#### SELECTED PASSAGE:
^^^^

It goes chronic when you become normalised to the feelings of stress so that you no longer notice them. After this last month when I thought back and examined my life and all the little bits of information my body was giving me and I was thinking that was normal, it all made sense. I've been living with very high stress levels for about 3yrs now. Of course consciously I knew I felt stressed but I was really only thinking I was stressed periodically when the reality was I was stressed to a high degree every single day but unless major alarm bells were ringing (like breaking down in tears) I told myself I wasn't stressed at all. Yet my habitual thought patterns, my actions (certain OCD behaviours, disaster thinking, pacing in order to wind down at the end of a day, chronic fatigue levels that meant I was operating on 4hrs sleep per day on average) all pointed to being stressed out day in and day out. 

The panic attacks are just my body going......Screw this! You're not reading the signs here. We're going to make you stop, right now! Here pay attention to this.


----------



## Tad Cooper (Apr 10, 2010)

InSolitude said:


> It goes chronic when you become normalised to the feelings of stress so that you no longer notice them. After this last month when I thought back and examined my life and all the little bits of information my body was giving me and I was thinking that was normal, it all made sense. I've been living with very high stress levels for about 3yrs now. Of course consciously I knew I felt stressed but I was really only thinking I was stressed periodically when the reality was I was stressed to a high degree every single day but unless major alarm bells were ringing (like breaking down in tears) I told myself I wasn't stressed at all. Yet my habitual thought patterns, my actions (certain OCD behaviours, disaster thinking, pacing in order to wind down at the end of a day, chronic fatigue levels that meant I was operating on 4hrs sleep per day on average) all pointed to being stressed out day in and day out.
> 
> The panic attacks are just my body going......Screw this! You're not reading the signs here. We're going to make you stop, right now! Here pay attention to this.


That makes sense. I do have OCD tendencies and wont stand still if I'm waiting for people (I tend to walk round the block so I'm not waiting in one place, unless I have music playing or a book with me so I can kind of escape from the situation). 
With disaster thinking, is that thinking about how everything could go wrong if you did something or said something and so never actually acting?
With sleep, I either sleep very little (3-6 hours) or way too much (10-12 hours) and cant seem to get a nice 7-8hour pattern going...


----------



## EndsOfTheEarth (Mar 14, 2015)

Yeah that's disaster thinking the constant worst case scenario in your head that you're convinced is going to play out. Can sometimes border on paranoia. I don't have a problem acting but I would often then catastrophise whatever action I had taken. Very regularly to stupid levels where it lost all connection to reality.

^^^^

Stored data entries:
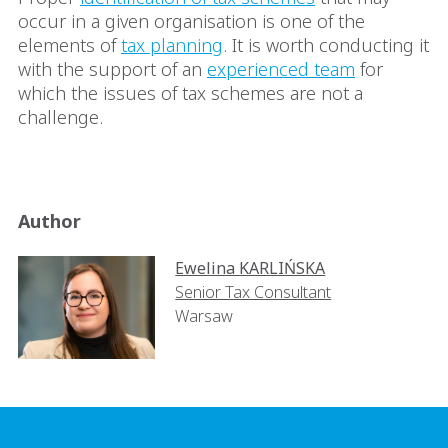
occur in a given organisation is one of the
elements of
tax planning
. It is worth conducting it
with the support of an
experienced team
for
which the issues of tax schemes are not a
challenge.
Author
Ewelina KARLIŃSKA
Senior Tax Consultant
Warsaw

^^^^

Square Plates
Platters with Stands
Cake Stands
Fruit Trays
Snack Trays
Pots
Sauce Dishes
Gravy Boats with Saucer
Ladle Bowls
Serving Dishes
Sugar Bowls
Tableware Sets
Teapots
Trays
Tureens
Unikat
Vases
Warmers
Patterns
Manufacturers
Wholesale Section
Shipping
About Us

^^^^

#### PROBLEMS TO WORK ON:
1) Quote the stress thread word for word between "With sleep, I" and "connection to reality.", inclusive.
2) In the stress thread, list each action that InSolitude's post names in parentheses as pointing to being stressed out day in and day out.

#### TASK-BY-TASK OUTPUTS:
1)
With sleep, I either sleep very little (3-6 hours) or way too much (10-12 hours) and cant seem to get a nice 7-8hour pattern going...


----------



## EndsOfTheEarth (Mar 14, 2015)

Yeah that's disaster thinking the constant worst case scenario in your head that you're convinced is going to play out. Can sometimes border on paranoia. I don't have a problem acting but I would often then catastrophise whatever action I had taken. Very regularly to stupid levels where it lost all connection to reality.

2)
- certain OCD behaviours
- disaster thinking
- pacing in order to wind down at the end of a day
- chronic fatigue levels that meant I was operating on 4hrs sleep per day on average